Multiphase Mo–Si–B alloys containing a Mo solid solution matrix and brittle Mo3Si and Mo5SiB2 (T2) intermetallic phases are candidates for ultra-high-temperature applications. The elevated temperature uniaxial tensile response at a nominal strain rate of 10−4 s–1 and the tensile creep response at constant load between 1000 °C and 1300 °C of a (i) single phase solid solution (Mo–3.0Si–1.3B in at.%), (ii) two-phase alloy containing ∼35 vol.% T2 phase (Mo–6Si–8B in at.%) and (iii) three-phase alloy with ∼50 vol.% T2 + Mo3Si phases (Mo–8.6Si–8.7B in at.%) were evaluated.
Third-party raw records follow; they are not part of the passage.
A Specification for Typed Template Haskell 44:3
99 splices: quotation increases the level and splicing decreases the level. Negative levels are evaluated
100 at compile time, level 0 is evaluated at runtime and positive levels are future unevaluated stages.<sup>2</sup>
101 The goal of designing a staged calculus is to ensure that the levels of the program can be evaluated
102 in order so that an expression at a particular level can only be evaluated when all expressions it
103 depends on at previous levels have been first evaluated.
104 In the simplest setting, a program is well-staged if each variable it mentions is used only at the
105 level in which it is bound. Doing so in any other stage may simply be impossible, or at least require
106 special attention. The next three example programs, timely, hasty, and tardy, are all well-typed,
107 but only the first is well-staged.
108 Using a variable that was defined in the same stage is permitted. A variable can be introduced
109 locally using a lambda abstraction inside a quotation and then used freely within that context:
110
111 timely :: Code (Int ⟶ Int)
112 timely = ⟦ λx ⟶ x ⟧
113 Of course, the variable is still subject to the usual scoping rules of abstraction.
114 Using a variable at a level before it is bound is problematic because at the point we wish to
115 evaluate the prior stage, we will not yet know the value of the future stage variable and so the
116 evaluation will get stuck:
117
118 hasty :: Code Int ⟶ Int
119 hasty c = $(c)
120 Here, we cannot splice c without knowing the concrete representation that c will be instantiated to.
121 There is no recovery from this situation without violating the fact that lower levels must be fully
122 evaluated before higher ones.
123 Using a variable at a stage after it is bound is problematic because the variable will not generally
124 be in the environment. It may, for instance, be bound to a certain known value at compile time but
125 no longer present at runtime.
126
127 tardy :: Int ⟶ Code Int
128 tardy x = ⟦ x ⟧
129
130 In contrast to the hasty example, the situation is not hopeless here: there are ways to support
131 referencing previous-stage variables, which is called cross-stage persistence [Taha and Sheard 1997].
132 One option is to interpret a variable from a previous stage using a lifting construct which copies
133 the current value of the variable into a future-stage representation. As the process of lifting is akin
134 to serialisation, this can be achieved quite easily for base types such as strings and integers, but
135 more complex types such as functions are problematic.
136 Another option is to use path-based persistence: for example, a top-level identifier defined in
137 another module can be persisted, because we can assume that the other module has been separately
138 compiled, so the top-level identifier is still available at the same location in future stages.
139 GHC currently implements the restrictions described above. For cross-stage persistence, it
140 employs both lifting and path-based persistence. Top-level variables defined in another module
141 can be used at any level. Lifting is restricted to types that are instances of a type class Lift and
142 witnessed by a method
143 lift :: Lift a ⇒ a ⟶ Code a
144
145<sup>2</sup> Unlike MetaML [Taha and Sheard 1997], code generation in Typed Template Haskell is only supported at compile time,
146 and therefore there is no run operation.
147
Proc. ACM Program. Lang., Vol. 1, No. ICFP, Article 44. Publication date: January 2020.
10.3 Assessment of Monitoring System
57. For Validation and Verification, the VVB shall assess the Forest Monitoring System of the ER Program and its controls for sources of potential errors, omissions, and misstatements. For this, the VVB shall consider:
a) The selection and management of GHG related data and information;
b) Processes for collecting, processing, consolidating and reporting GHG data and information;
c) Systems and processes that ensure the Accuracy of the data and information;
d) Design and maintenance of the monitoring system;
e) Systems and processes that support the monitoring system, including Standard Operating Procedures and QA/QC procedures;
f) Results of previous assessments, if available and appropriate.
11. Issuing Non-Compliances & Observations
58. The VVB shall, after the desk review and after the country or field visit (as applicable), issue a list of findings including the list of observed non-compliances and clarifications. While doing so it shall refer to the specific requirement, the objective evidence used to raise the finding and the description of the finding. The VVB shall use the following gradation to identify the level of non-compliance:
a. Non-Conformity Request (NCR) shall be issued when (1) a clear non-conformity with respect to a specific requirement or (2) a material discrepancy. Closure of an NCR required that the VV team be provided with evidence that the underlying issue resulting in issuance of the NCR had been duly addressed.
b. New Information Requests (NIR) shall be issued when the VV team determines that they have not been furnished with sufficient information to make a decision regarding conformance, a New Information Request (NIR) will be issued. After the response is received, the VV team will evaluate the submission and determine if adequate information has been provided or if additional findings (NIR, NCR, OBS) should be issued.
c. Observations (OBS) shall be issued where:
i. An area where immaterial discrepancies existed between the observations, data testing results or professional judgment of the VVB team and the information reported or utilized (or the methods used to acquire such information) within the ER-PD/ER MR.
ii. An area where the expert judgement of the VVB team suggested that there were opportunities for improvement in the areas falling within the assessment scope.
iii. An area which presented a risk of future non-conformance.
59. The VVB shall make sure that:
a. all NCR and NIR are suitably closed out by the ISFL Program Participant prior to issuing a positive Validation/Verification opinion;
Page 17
The results confirm that Si in solid solution significantly enhances both the yield strength and the creep resistance of these materials. A Larson–Miller plot of the creep data showed improved creep resistance of the two- and three-phase alloys in comparison with Ni-based superalloys. The extent of Si dissolved in the solid solution phase varied in these three alloys and Si appeared to segregate to dislocations and grain boundaries. A stress exponent of ∼5 for the solid solution alloy and ∼7 at 1200 °C for the two multiphase alloys suggested dislocation climb to be the controlling mechanism. Grain boundary precipitation of the T2 phase during creep deformation was observed and the precipitation kinetics appear to be affected by the test temperature and applied stress.